The first thing that helped me was 17 years ago beginning working a 12 step recovery program and learning in practical ways what it meant to have a spiritual relationship with God. After years of "talking about God and Jesus" and focusing on the "social justice agenda", 12 step led me to see the necessity of and what it meant to have a personal relationship with Jesus Christ. I had avoided the latter for years because the fundamentalists only talked about that seemingly all the time in my opinion to avoid the question of social justice. But I began to realize I was cutting off my nose to spite my face. And that it was my way of keeping large pieces of my life from God's control or believing that I was. I kept calling it "responsibility" as if by having a personal relationship with Jesus Christ and trusting God with my whole life I was somehow becoming a numbed out idiot who would never again act responsibly in the world if I "turned my whole life over to God." What I found was that I began to act more responsibly! And that my life was changing in ways I never imagined. And that listening, and prayer and Bible reflection and meditation became daily practices in my life. I couldn't live without them now. It is the only way I can preach God's Word because I know God and God's beloved Jesus Christ...rather than knowing about them.
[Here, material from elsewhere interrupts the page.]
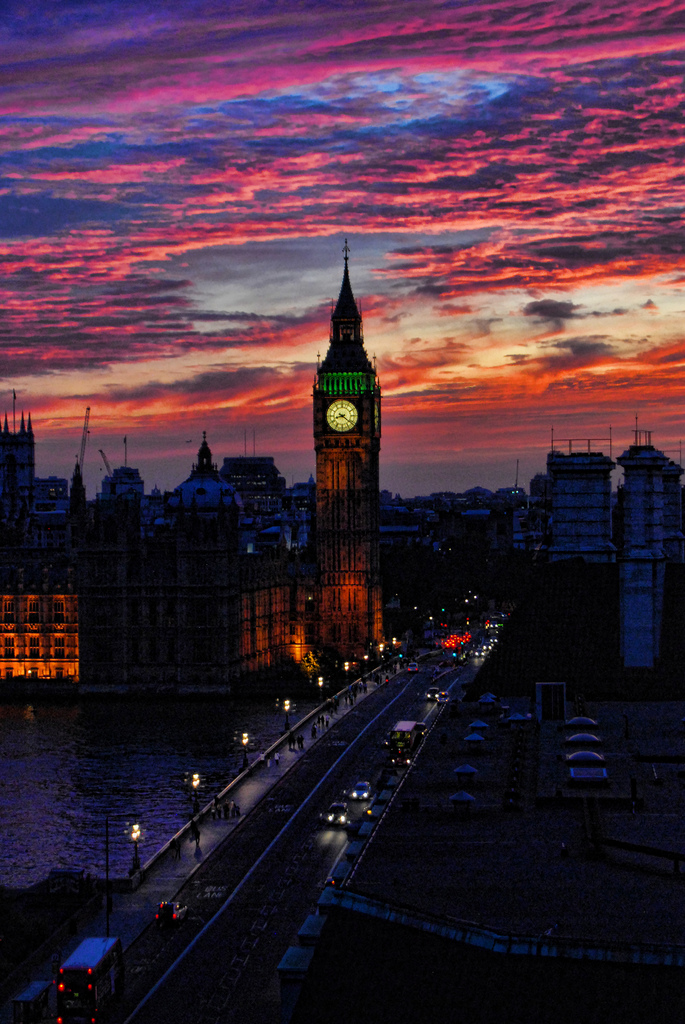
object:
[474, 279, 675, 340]
cloud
Thus, when 10 years ago we began to look at "transformation" here at Fairlawn West...or when I began to and when I began to hear from Bruce Cole and Bill Easum and Tom Bandy and others the hard work that would lie ahead...I trusted that word because I trusted God. I shifted from being a local church service manager to being a spiritual leader. I just kept modeling personally and as the pastoral leader that role. Its what my ordination vows and my installation covenant called for anyway! Not everyone liked that. They wanted me to be more their personal social worker, to be the church manager, to be their personal "prayer", to take all the responsibility for the spiritual life of the church. I would not except that but continued to model my own personal and church pastor spiritual life. I had to trust it myself or I could never help them to see the power of trusting in their lives. So...transformation has to begin with us...personally!!!!!....first!!!!! Focus on your spiritual life. Take the time. Give your life over to the commandments! For me the 4th...honor the sabbath and keep it holy...is preeminent. Not talking about Sunday per se, but an every 7 day sabbath which is the beginning of my doing what God does. My life through sabbath observance begins to be in line with God's "weekly" practice from Genesis 1. And then...all things will follow. I need fewer if any "retreats" to monasteries or church camps, because sabbath is part of my life. If you ask our congregation now...they will tell you that the practice of prayer, Bible reflection and listening to God are much, much more clear for us. Whereas even up to 10 years ago for me it was still something "out there" I was struggling to do let alone understand it now was becoming something naturally part of our whole life...it was a recovery or a transformation...by the grace of God. Our corporate life is focused first spiritually...and the justice work multiplied at least 4x when our spiritual life became a core value and a bedrock belief of our congregational life. But it took Bruce many years ago in an email on the Easum Bandy leadership listserv when we were just starting and I was ready to throw in the towel, saying the word "persevere" that I decided to keep at.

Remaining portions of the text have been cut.